RV sections were immunostained for c-fos as described above, except for a permeabilization step in PBS containing 0.05% Tween20 for 30 min before nonspecific blocking in 1% normal goat serum in PBS for further 30 min. Nuclear translocation of c-fos protein in RV was expressed by the percentage of stained cardiomyocyte nuclei under 1000× magnification.

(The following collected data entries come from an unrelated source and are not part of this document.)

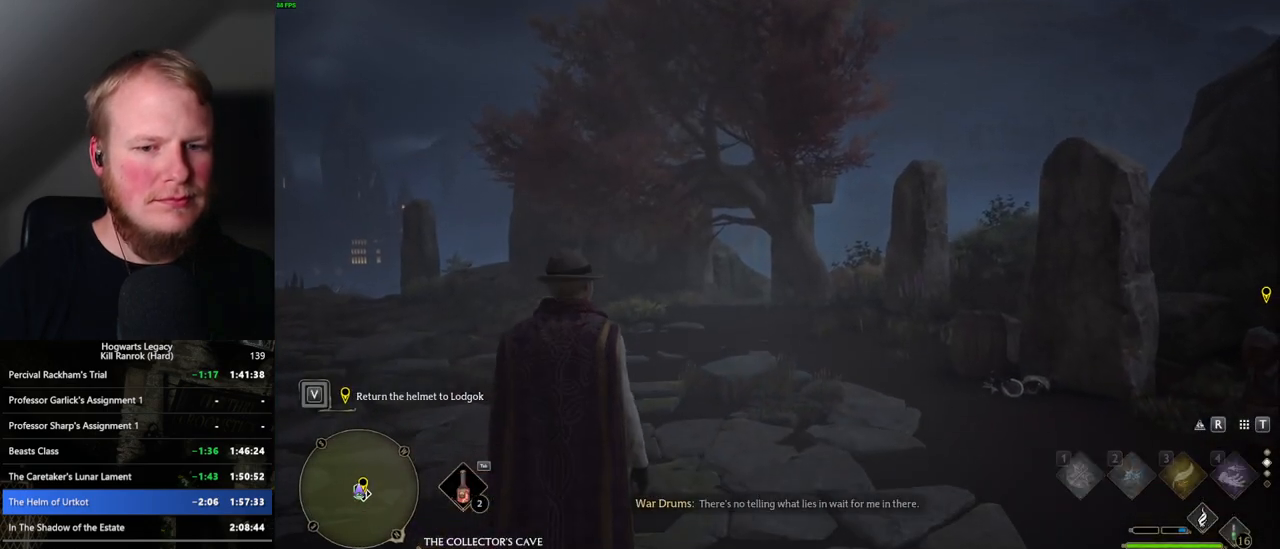
{"keys": ["d"], "mouse": [], "events": []}
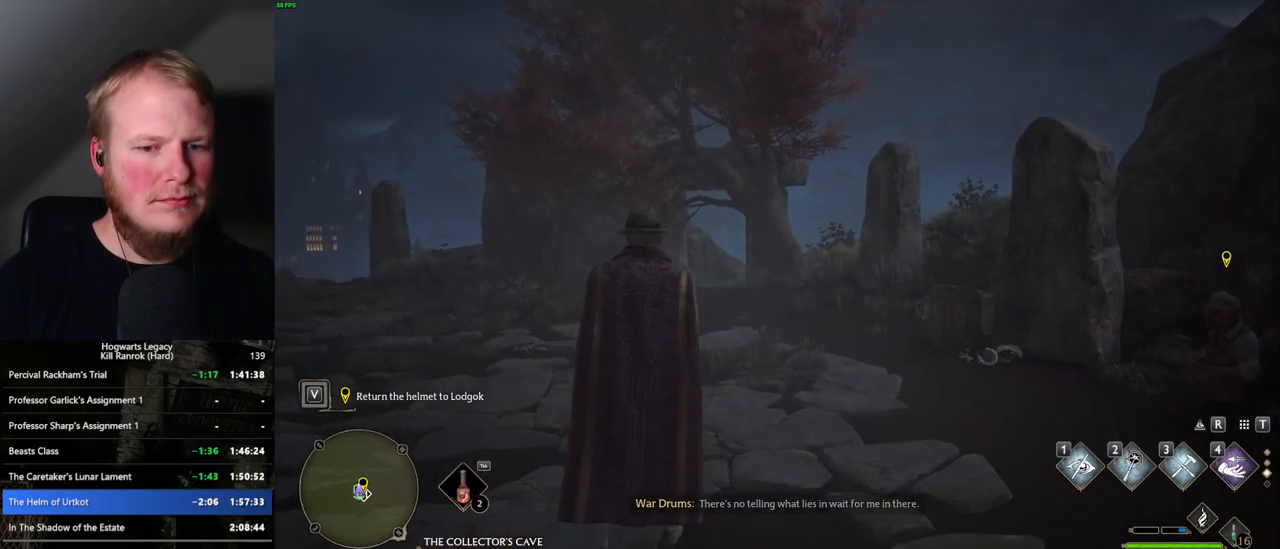
{"keys": ["d", "w"], "mouse": [], "events": [[117, "w", "down"], [167, "shift_l", "down"], [300, "shift_l", "up"]]}
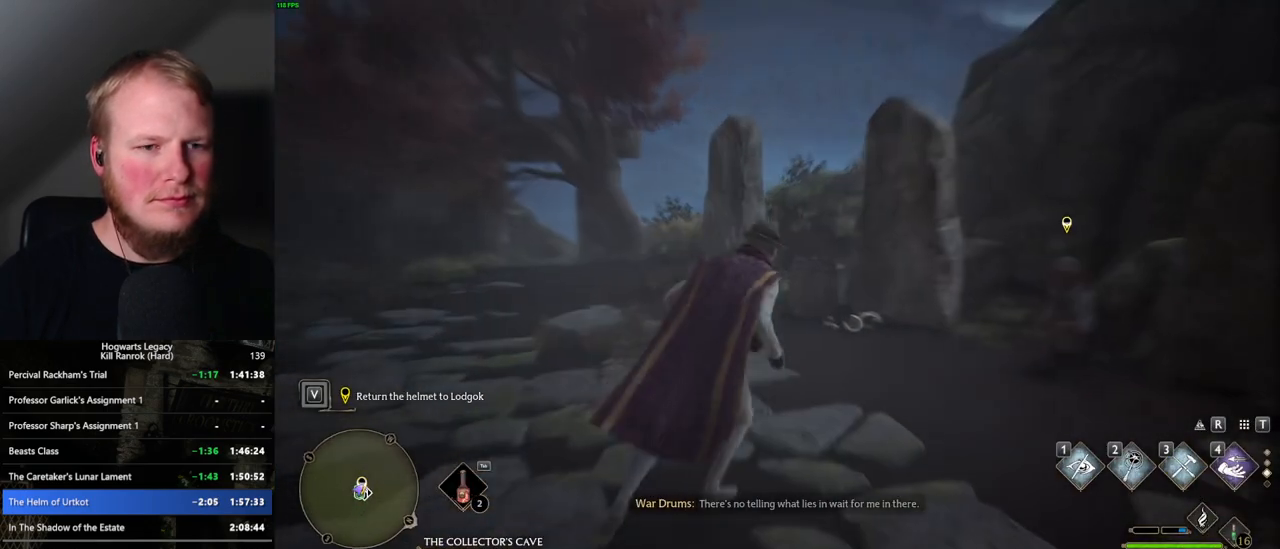
{"keys": ["f", "w"], "mouse": [], "events": [[350, "d", "up"], [433, "f", "down"]]}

4.7. Membrane Preparation and Western Blot

Immunoblotting was performed as previously described [31,32]. RV tissues were harvested, stored in lysis buffer and frozen in liquid nitrogen until homogenization. Cardiac tissues were homogenized in a potter glass homogenizer using lysis buffer (12.5% sucrose, 20 mM Tris-HCl pH 7.4, 1 mM EDTA) containing 1 mM phenylmethanesulfonyl fluoride, 1 mM benzamidine, 1 mM dithiothreitol, and 1 μg/mL of protease inhibitors (pepstatin, chymostatin, aprotinin, leupeptin and antipain). The mixture was centrifuged for 5 min at 1000 × g and supernatant was collected and frozen. Total protein concentration in each sample was determined using Coomassie Blue reagent. Proteins (50 μg) were separated in 10% SDS-PAGE gel and transferred to a nitrocellulose membrane using a semi-dry system (Bio-Rad; Hercules, CA, USA). Membranes were blocked using PBS 5% nonfat milk and 0.1% Tween20 and incubated with primary antibodies TNF-α (1:1000), active caspase-3 (1:1000), p-p38 (1:1000), iNOS (1:1000) and GAPDH (1:1000), in PBS. Freshly made antibody solution was used twice. After labeling the membranes with primary and secondary antibodies (1:10,000 in PBS), detection of specific bands was performed by chemiluminescence using ImageQuant (LAS4000, GE Healthcare Life Sciences; Chicago, IL, USA). Images acquired were analyzed in Fiji software [62] and individual protein-band densities from 5 biological replicates were normalized to GAPDH.

4.8. Statistical Analysis

Data were expressed as means ± standard errors of the mean (SEM) and were analyzed using GraphPrism software (version 6.0; GraphPad, San Diego, CA, USA). Data normality and homogeneity within groups were confirmed using Kolmogorov–Smirnov and Brown–Forsythe tests, respectively. The experimental groups were compared using one-way analysis of variance (ANOVA) with a significance level of p < 0.05, followed by a post hoc Tukey test. Pearson correlation was used for correlation analysis between vessel wall thickness, endothelial function and changes in the PAT/PET ratio.

5. Conclusions

The novelty of this work is the demonstration of beneficial effects of a new orally active p38 inhibitor in rats with chronic hypoxia plus SU5416-induced PH. Oral treatment with LASSBio-1824 during 14 days reduced PH characteristics including altered blood flow and endothelial function in pulmonary arteries and tissue remodeling in lung vessels and RV. Inhibition of p38 by LASSBio-1824 attenuated tissue inflammation by reducing TNF-α and iNOS expressions and prevented apoptosis in response to stress in RV tissues by inhibiting c-fos and caspase-3 activation. The effects promoted by LASSBio-1824 contributed to lung and RV repair, which reinforce the importance of considering the p38 MAPK as a promising target to treat PH. Thus, the present data contribute to the hypothesis that p38 inhibition is an important approach for treatment of this deleterious cardio-pulmonary disease.